(Excerpt provided)
Over a year ago, we met up with Greg Lambrecht, inventor of the Coravin. Trained as a nuclear and mechnical engineer at MIT and a drinker of fine wines, Greg was frustrated with the limitations of the wide variety of devices sold to preserve wine in an opened bottle. If one wants to pair different wines with dishes throughout the meal, it requires opening several bottles of wines, all of which must then be consumed or poured down the drain within the next day or two. Wouldn’t it be nice to have just one glass of some special wine and reserve the rest for some other special occasion? With this goal in mind, Greg set out to invent the Coravin, which has been marketed to the public for about two years now. We’ve been experimenting with the Coravin for several months to see if it really does what it aims to do. Our very positive assessment is given below. Those who are not familiar with the Coravin can learn more about it here.
From time immemorial, mankind has struggled with the question of how to preserve wine from oxidation. The ancient Greeks and Romans used clay amphora, often lined with pitch and sealed with rags, wax or cork with a resin seal. Indeed, the Georgians did this even earlier, fermenting and aging wines in kvevri as early as six thousand BC. Later on as their empire expanded, the Romans encountered the Gauls, who transported beer in wooden barrels held together with metal hoops. Lighter and less breakable than amphorae, barrels had effectively replaced them by the 3rd century. But barrels were porous, so most wine still had a short shelf life until the arrival of the glass wine bottle and its cork stopper in the 17th century.
The glass bottle solved the very important problem of how to safely preserve relatively small quantities of wine. But the consumer was still left with the question of what to do if she/he only wanted to consumer part of a bottle. There are many reasons why one may wish to limit wine consumption. Half bottles are difficult to find and often cost almost as much as a full bottle. Responding to this problem, many partially effective solutions have been offered, but none do more than preserve wines a few hours or days longer. Enter Greg Lambrecht with the claim that his Coravin can preserve wine for weeks or months.
As wine reviewers, we taste a lot of wine of all types. Over the past year we’ve used the Coravin to “pour” glasses of wine for tasting. We’ve used it on white wines and red wines, light-bodied wines and full-bodied wines, soft wines and tannic ones. In all cases, we’ve noticed no discernible differences between the wines first “poured” and those tasted weeks or months later. Our final test was several bottles of premium Brunello di Montalcino and Tuscan IGT wines from the 2007 through 2012 vintages. These wines were first “poured” using the Coravin nine months ago, leaving each bottle about 2/3 full. We’ve now retasted many of these wines and compared our tasting notes. The wines have remained remarkably true to our tasting notes of 9 months ago.
A complete list of the wines we preserved using the Coravin is given at the end of this article. Readers wishing to see our full tasting notes on these superb wines are encouraged to read our recently published report on The Best of Tuscany.
While not a true controlled scientific experiment, the results of our tastings using the Coravin demonstrate that wines “opened” with the Coravin do not significantly change over at least 9 months.
(End Excerpt provided)
> _Required action A_: Summarize the Coravin article in two sentences.
> _Required action B_: According to the Coravin article, by what century had barrels effectively replaced amphorae?
(Recorded data)
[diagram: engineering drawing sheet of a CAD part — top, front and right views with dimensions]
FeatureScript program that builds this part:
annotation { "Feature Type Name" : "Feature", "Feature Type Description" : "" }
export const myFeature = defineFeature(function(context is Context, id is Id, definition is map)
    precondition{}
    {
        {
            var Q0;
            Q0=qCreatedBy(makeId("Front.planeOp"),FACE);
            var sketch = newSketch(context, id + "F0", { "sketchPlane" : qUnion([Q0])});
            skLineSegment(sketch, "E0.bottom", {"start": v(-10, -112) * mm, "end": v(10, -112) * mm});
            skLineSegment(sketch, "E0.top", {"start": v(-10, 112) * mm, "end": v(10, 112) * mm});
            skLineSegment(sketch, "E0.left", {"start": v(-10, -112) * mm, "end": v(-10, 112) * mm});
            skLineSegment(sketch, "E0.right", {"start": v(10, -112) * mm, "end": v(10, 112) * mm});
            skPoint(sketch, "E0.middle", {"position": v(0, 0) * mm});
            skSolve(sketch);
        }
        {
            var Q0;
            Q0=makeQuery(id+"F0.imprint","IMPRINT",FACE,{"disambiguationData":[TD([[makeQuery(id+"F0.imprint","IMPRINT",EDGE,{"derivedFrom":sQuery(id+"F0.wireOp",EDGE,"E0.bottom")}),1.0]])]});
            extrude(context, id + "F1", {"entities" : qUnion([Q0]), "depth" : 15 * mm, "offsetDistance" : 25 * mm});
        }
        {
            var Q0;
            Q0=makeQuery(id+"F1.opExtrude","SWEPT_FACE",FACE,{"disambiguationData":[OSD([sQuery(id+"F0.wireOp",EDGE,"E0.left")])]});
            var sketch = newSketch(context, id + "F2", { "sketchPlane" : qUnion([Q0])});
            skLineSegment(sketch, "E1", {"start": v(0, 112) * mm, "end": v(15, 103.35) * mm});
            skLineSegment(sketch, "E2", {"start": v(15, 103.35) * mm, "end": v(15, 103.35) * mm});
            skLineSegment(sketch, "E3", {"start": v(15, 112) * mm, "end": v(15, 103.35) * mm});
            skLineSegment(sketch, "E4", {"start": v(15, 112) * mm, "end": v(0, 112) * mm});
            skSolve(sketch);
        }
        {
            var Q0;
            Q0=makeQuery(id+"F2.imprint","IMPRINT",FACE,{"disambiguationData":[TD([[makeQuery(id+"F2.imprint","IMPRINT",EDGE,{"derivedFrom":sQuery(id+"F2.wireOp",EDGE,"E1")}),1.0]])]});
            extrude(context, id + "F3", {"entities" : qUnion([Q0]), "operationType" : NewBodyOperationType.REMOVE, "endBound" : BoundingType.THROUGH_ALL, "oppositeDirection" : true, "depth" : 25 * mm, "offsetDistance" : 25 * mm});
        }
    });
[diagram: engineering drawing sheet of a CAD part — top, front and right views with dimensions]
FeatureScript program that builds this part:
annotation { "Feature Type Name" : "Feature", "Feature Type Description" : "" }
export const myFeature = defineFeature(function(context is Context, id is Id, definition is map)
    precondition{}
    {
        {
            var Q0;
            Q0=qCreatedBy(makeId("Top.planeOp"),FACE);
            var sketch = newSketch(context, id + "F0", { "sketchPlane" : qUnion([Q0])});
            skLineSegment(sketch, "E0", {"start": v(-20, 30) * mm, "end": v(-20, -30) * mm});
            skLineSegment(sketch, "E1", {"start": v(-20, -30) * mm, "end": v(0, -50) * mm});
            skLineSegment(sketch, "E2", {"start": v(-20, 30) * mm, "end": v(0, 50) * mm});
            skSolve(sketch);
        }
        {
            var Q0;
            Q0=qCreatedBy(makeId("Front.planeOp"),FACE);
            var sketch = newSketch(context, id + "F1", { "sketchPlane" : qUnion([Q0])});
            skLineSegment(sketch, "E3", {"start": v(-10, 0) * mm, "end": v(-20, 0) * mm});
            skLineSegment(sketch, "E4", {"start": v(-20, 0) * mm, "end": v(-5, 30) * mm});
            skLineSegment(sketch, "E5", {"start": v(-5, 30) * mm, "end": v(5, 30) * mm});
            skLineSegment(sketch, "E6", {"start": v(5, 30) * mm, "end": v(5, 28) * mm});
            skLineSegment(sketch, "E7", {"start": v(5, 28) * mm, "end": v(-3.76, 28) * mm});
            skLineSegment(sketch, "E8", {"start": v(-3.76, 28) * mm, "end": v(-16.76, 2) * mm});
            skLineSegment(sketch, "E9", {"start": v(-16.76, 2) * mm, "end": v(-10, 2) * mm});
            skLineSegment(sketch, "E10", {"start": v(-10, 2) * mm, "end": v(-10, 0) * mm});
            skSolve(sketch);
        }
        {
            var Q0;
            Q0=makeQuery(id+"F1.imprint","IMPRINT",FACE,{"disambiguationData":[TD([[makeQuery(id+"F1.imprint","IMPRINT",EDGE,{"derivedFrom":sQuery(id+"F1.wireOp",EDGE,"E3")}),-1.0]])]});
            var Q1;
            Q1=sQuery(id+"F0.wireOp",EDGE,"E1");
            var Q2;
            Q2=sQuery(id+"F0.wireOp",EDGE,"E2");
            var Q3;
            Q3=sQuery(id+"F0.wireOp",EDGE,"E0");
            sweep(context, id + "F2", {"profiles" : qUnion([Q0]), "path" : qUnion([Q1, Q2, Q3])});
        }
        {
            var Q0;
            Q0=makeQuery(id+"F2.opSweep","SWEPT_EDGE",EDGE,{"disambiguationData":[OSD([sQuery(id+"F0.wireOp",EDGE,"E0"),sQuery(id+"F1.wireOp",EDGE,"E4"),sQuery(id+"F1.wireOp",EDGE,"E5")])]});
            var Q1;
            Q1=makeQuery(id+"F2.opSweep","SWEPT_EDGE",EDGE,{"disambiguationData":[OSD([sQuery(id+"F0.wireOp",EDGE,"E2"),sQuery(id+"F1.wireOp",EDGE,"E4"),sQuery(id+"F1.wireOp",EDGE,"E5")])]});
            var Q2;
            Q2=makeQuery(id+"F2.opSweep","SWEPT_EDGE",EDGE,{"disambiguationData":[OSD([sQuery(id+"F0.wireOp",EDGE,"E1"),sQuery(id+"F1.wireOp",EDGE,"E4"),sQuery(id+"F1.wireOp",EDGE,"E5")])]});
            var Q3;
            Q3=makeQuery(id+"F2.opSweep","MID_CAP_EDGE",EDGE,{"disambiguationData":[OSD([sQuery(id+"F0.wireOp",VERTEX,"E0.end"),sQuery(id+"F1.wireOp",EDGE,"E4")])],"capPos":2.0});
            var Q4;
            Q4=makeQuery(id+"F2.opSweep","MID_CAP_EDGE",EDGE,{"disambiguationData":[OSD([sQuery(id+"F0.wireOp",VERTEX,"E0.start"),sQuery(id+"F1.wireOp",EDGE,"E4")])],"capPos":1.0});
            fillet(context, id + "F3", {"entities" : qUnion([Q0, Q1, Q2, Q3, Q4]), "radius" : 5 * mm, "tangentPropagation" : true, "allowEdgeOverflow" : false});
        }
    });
(End Recorded data)
> _Solution A_: Greg Lambrecht, an MIT-trained engineer frustrated with existing devices for preserving wine in an opened bottle, invented the Coravin so a person could have one glass of a special wine and save the rest. The writers used it for months on many types of wine, including premium Brunello di Montalcino and Tuscan IGT wines first "poured" nine months earlier, and found that the wines remained remarkably true to their original tasting notes.

> _Solution B_: By the 3rd century.